■ Excerpted text ■
Start of Block

The win put United into the quarter-finals, and the club was drawn to play Third Lanark at Cathkin Park. The players prepared by undertaking extra work, so that they would be "hard as nails" for the match. The club was not considered to have much of a chance - "they are fated to be snuffed out without receiving the pecuniary reward they so richly deserve...unless the heavens should fall, or some scarcely less untoward catastrophe take place, Third Lanark will surely qualify for the semi-final". However United came away with a 0–0 draw and was considered unlucky not to win.

Third Lanark offered United £300 to switch the replay to Cathkin Park, and later offered to admit all Stevenston spectators for free should it be switched. United refused, but the tie was postponed after Third Lanark's goalkeeper Jimmy Brownlie was called up to play for Scotland against Ireland the next Saturday. When the replay finally took place, United took the lead on the hour, Farrell glancing home a corner, and Hamilton struck a post; but the shock was averted when Thirds equalized with almost the last kick of the game.

End of Block

■ Exercise set ■
[1] Please reproduce the rows below verbatim, starting at the line containing "2012年，Alex Krizhevsky, Ilya" and ending at the line containing "在之后的时间里，以Image".
[2] Write what comes next in the account of United's cup tie with Third Lanark, picking up after its final sentence.

■ Materials provided ■
Start of Block

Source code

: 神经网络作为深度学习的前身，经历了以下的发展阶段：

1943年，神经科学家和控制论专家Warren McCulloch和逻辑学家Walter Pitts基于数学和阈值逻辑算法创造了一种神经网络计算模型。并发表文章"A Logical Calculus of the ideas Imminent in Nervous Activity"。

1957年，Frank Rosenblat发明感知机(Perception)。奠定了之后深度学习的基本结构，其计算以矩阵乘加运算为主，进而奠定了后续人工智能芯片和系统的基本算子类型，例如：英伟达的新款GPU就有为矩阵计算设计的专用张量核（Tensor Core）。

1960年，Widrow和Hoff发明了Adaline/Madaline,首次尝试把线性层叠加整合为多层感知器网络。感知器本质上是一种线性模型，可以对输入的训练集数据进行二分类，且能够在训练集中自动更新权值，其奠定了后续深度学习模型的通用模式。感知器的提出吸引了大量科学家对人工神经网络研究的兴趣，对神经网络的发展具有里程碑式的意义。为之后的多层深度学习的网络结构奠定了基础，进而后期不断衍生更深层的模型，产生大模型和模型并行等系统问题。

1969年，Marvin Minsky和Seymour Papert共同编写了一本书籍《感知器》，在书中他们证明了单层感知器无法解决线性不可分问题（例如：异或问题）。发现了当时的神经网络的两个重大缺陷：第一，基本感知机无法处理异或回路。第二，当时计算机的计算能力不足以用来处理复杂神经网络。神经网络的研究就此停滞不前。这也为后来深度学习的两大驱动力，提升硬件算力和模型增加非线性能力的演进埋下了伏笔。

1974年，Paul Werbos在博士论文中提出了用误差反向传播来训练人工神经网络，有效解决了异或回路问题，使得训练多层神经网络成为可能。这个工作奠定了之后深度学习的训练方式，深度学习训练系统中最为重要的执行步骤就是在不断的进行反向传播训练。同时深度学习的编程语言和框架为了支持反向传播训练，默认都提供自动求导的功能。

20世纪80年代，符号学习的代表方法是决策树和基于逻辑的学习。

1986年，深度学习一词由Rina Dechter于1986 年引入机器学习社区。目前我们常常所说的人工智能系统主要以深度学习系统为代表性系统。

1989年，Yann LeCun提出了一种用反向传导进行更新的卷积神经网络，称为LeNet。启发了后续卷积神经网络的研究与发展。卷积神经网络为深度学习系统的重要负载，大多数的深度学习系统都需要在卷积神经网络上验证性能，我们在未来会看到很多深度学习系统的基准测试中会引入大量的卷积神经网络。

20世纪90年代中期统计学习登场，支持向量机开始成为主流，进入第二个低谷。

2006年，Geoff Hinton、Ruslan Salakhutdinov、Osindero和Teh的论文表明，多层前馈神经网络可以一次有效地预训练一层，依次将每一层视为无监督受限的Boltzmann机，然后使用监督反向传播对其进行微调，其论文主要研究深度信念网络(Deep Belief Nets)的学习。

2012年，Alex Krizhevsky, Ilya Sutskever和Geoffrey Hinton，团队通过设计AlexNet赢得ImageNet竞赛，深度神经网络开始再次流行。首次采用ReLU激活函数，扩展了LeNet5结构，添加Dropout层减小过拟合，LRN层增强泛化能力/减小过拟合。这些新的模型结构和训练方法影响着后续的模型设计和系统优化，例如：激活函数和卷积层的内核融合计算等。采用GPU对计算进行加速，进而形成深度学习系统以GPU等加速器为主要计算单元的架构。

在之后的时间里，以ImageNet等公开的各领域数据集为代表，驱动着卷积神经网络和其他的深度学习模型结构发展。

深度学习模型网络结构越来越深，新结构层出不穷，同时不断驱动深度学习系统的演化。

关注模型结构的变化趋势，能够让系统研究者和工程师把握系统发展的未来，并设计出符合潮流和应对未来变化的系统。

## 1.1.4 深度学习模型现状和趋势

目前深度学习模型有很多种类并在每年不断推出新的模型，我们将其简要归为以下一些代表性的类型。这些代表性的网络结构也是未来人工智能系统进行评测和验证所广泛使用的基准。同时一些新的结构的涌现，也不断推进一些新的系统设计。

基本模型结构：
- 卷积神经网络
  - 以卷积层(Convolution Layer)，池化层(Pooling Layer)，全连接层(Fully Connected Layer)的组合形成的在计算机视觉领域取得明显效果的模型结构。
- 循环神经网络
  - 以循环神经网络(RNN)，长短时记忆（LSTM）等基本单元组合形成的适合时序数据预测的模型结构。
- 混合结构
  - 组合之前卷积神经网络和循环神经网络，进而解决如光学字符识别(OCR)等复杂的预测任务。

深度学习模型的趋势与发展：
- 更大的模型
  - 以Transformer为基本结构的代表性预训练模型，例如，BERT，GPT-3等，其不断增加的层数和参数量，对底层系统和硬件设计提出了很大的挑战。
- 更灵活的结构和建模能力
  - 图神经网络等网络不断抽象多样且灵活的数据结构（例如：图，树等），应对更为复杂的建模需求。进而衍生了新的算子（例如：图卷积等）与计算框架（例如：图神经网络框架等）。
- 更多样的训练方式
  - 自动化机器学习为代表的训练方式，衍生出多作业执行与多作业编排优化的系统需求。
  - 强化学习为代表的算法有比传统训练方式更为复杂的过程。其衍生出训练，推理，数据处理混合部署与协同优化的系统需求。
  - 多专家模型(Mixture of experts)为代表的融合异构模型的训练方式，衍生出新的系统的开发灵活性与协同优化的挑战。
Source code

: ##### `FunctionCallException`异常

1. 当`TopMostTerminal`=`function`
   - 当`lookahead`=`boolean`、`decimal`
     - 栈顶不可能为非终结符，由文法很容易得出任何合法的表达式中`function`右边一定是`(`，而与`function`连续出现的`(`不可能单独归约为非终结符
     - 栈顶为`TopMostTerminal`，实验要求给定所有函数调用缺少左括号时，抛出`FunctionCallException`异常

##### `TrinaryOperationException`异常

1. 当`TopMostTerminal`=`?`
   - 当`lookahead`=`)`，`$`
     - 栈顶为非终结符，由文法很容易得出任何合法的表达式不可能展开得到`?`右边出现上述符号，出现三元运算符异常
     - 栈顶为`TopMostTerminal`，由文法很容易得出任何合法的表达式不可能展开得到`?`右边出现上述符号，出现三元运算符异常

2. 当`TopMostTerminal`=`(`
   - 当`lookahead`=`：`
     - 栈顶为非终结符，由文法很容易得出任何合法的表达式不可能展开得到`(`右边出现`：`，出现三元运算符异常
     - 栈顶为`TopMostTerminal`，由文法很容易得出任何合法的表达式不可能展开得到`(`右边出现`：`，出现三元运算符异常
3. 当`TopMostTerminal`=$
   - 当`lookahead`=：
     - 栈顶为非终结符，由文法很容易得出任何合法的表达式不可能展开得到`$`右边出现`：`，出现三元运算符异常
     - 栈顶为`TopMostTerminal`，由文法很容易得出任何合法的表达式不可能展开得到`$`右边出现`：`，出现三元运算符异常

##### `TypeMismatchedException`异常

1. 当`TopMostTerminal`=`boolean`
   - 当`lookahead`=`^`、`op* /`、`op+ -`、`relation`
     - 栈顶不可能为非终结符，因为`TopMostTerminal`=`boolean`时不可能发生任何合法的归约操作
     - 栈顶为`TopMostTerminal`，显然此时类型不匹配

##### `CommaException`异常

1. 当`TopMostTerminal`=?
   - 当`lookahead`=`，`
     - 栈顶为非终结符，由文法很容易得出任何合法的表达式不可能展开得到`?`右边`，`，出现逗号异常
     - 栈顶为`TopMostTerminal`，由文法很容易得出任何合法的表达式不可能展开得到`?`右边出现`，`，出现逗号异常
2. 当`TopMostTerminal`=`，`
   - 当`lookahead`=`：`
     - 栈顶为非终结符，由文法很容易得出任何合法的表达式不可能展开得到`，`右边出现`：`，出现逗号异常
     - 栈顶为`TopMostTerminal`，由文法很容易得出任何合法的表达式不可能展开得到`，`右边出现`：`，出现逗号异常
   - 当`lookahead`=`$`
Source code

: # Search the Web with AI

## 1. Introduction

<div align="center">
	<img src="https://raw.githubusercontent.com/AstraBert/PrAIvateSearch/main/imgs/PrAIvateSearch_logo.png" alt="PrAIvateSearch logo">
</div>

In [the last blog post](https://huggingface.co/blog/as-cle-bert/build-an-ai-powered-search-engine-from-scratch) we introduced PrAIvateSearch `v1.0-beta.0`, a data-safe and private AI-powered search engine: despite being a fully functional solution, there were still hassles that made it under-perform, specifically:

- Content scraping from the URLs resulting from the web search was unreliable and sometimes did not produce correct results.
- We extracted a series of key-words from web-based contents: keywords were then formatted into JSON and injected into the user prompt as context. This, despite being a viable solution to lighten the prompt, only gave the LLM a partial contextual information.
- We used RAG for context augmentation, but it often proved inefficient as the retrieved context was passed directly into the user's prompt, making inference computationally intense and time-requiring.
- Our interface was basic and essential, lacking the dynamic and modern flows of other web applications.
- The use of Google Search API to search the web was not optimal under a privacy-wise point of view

End of Block

■ Exercise answers ■
[1]
2012年，Alex Krizhevsky, Ilya Sutskever和Geoffrey Hinton，团队通过设计AlexNet赢得ImageNet竞赛，深度神经网络开始再次流行。首次采用ReLU激活函数，扩展了LeNet5结构，添加Dropout层减小过拟合，LRN层增强泛化能力/减小过拟合。这些新的模型结构和训练方法影响着后续的模型设计和系统优化，例如：激活函数和卷积层的内核融合计算等。采用GPU对计算进行加速，进而形成深度学习系统以GPU等加速器为主要计算单元的架构。

在之后的时间里，以ImageNet等公开的各领域数据集为代表，驱动着卷积神经网络和其他的深度学习模型结构发展。

[2]
The club finally went out in a second replay, at Cathkin Park, with the only goal of the game coming at the start of the second period of extra-time. The consolation for the club was that the gate share had earned the club over £400.

===Before World War 1===

The club's first season in the Reserve League was fairly successful, finishing 3rd in the final table, but a late defeat to St Mirren's reserve side cost the club the title. This may have been playing on the club's mind in the Ayrshire Cup final against Galston, as the club lost 3–2, having played well below its normal standard.

The club could not repeat its national cup heroics in 1914–15; despite reaching the quarter-finals, the club did not earn an exemption from the Qualifying Tournament, and the club lost in the third qualifying round to Dykehead. However, the start of World War 1 meant the main competition did not take place.

The Ayrshire Cup nevertheless did play to a finish, and United beat Kilmarnock in the final, after a replay at Galston's Riverside Park. The club again finished 3rd in the Reserve League. However, the lack of a national Cup run had a deleterious effect on the club's finances; the club lost £100 7s 1d over the season, with income by a mammoth £911 to £364 10s 6d.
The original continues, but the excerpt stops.